- _TEXT SHOWN_
<<<<

Middle school is hell. It's a huge transition. Dumping hundreds of emotionally fragile, hormonally charged eleven to fourteen year olds into a gigantic maze of a building with seven different classes and lockers is asking for trouble. They are trying to figure out who they are while fitting in with everyone else.
Moving is hell. It's heartbreaking to leave your friends, your house, your neighborhood. To leave the comfortably familiar for the great unknown. To start over again.
And yet that is what Einstein has had to endure these last few months. This, in addition to all the other chaos and getting sucker punched by life over the last few years. He is sad and angry and lost. He doesn't trust that we will stay here. He doesn't expect us to keep our jobs. He continually reminds us that he is a pessimist. That it's better to expect nothing,
He's ALWAYS been an excellent student. Since he was a preschooler he was a obsessed with numbers. He's been a math whiz from the start. He works 2-3 levels above grade level. He participates in advanced math competitions. It's always been his favorite subject. And now he hates it.

>>>>

- _PROBLEM 1_
From the passage about middle school and moving, list the three words that describe how Einstein feels.
- _PROBLEM 2_
Reproduce the passage about middle school and moving word for word, starting with "Moving is hell." and going on through "start over again.".

- _DATA EXCERPTS_
<<<<

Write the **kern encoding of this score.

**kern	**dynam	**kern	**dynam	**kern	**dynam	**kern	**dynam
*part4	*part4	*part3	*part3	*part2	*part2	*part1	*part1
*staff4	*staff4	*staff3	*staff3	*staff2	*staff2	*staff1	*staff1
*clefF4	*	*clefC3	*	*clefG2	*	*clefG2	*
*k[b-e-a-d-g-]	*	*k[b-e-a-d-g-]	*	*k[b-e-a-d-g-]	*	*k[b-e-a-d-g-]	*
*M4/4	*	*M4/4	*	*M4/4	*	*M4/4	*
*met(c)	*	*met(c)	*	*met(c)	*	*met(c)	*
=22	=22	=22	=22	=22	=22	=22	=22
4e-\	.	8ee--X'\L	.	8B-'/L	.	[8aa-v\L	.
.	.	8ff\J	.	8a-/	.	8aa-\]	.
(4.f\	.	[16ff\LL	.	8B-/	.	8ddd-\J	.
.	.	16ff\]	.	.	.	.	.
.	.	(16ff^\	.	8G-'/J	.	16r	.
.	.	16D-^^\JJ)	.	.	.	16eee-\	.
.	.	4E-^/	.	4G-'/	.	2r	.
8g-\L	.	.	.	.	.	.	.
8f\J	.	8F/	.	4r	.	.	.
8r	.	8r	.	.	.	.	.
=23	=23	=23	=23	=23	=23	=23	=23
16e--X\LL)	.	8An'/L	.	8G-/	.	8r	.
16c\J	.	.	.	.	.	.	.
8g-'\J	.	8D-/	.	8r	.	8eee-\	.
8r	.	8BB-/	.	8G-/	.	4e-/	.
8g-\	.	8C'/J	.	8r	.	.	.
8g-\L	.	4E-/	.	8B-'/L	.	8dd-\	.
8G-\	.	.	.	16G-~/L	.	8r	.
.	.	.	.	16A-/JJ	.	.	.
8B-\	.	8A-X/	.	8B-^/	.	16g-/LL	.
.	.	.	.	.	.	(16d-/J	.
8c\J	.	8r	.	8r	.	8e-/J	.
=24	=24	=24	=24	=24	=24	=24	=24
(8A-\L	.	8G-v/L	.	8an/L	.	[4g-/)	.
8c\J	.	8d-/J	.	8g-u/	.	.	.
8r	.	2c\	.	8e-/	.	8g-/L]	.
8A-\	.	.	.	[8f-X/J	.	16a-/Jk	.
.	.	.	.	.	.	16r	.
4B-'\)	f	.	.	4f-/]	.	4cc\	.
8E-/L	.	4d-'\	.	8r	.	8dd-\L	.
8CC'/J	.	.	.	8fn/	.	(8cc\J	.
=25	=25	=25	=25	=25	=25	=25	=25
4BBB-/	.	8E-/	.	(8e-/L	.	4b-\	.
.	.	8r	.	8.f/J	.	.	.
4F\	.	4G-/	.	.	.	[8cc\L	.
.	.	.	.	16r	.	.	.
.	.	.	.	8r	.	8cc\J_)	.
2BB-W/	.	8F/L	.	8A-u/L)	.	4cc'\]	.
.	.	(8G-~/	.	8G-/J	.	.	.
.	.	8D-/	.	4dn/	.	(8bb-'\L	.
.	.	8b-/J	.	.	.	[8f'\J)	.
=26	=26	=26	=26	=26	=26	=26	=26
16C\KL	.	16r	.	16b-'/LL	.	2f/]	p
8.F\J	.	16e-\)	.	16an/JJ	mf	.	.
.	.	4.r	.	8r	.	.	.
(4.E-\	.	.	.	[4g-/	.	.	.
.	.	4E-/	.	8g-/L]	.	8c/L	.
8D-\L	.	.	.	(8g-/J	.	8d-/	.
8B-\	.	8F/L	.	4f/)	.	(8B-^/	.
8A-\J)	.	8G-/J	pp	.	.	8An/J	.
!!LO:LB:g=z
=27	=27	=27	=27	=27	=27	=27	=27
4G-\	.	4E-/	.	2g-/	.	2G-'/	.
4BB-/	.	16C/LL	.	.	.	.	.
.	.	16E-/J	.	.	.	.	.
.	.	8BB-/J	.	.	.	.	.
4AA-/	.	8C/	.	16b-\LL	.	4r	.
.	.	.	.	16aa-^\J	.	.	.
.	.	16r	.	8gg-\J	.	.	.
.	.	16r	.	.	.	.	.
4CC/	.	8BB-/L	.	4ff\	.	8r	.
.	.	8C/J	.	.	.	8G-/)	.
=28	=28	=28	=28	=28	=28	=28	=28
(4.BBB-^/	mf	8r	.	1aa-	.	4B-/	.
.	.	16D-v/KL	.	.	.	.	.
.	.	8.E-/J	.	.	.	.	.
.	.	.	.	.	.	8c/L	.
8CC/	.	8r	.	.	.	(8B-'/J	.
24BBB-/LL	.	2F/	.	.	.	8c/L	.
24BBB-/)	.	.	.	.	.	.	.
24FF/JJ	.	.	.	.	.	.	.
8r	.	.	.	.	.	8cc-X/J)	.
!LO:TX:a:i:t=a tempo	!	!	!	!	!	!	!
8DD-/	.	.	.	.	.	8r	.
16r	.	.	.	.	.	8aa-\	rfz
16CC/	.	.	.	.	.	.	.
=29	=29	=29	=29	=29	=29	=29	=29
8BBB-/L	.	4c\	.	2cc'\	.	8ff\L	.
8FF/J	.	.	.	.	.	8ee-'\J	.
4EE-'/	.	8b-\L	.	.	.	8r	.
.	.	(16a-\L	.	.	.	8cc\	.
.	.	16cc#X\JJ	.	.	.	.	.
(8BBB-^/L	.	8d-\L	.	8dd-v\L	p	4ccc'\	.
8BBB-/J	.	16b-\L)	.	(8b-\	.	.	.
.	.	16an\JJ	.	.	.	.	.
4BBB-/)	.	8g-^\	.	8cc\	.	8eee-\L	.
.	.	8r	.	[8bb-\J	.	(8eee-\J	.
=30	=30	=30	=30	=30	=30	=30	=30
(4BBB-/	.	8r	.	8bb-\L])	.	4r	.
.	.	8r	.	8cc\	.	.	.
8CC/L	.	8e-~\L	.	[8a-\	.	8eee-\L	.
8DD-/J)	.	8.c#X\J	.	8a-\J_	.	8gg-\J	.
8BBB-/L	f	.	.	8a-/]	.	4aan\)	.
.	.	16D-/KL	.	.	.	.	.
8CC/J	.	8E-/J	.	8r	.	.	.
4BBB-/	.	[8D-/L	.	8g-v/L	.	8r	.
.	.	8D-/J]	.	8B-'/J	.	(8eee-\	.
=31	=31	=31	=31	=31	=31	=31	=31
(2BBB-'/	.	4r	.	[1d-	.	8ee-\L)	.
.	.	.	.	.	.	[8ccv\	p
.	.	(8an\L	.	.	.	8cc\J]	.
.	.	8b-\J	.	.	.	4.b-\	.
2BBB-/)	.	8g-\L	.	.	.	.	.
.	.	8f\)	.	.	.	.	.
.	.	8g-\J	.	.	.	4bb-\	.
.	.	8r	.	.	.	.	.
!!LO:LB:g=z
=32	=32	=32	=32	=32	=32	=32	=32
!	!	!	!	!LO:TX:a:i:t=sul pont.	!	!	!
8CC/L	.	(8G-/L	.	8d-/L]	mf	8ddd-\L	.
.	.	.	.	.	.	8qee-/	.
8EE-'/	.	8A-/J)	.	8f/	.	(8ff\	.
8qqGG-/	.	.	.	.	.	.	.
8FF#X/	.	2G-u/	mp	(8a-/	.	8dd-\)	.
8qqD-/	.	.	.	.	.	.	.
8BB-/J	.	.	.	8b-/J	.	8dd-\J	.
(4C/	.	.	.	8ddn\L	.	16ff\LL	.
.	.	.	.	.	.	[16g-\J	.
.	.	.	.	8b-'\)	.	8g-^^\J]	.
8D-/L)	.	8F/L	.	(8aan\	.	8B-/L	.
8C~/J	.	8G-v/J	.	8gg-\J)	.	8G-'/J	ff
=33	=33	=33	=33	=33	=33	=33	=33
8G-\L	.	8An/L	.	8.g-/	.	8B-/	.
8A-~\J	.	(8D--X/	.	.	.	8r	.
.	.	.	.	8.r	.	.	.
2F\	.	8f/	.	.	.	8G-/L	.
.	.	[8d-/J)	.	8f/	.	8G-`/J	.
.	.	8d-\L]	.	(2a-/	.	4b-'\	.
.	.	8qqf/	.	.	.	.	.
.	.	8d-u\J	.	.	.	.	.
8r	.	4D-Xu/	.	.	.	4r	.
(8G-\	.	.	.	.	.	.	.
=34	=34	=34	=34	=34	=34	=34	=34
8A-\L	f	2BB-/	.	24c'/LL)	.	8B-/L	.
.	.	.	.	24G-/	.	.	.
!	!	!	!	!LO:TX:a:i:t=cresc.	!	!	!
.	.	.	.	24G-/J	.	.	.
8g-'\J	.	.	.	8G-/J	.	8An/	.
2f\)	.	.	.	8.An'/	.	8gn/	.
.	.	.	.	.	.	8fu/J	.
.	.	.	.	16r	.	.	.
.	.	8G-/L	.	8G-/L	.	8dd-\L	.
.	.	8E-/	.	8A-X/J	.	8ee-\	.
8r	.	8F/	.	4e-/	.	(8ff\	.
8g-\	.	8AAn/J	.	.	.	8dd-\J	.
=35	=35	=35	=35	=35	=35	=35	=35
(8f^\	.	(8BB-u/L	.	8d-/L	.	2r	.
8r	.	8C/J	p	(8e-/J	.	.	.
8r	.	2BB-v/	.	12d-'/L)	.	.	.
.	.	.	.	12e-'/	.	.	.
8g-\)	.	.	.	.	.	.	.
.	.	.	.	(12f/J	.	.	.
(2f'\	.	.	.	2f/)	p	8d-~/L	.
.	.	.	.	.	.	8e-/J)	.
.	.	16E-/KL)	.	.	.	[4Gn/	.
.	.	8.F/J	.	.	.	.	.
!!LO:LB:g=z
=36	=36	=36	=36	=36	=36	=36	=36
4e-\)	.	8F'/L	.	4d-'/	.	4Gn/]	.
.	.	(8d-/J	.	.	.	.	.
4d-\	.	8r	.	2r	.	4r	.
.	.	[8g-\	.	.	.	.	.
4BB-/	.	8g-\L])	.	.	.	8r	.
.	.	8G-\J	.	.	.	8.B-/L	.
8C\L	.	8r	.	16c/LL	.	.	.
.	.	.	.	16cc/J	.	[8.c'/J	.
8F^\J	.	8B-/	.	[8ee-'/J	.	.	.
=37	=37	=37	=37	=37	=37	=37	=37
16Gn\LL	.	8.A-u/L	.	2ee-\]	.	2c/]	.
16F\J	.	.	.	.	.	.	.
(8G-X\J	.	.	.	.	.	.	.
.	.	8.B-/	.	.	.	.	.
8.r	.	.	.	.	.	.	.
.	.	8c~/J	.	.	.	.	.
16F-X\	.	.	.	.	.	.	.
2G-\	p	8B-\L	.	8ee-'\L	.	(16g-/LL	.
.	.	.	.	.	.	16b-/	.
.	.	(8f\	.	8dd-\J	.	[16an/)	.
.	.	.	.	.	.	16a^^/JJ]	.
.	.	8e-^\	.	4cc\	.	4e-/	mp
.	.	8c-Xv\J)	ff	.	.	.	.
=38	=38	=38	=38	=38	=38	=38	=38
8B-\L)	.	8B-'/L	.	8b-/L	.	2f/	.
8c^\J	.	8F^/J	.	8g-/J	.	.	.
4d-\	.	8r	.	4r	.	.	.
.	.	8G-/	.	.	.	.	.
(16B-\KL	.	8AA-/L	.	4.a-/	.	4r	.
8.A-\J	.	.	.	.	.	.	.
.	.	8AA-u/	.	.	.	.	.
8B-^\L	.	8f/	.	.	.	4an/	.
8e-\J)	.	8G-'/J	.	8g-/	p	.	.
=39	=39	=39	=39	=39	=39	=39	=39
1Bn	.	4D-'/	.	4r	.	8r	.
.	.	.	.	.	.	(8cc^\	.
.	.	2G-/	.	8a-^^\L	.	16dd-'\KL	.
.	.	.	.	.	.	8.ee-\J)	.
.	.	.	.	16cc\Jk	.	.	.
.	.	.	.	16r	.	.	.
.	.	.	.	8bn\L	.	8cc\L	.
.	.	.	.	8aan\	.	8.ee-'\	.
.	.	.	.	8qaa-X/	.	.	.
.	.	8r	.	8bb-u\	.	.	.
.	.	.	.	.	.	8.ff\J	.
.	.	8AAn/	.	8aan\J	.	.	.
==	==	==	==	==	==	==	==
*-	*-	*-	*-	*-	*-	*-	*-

>>>>

- _EXPECTED ANSWER 1_
sad, angry, lost

- _EXPECTED ANSWER 2_
Moving is hell. It's heartbreaking to leave your friends, your house, your neighborhood. To leave the comfortably familiar for the great unknown. To start over again.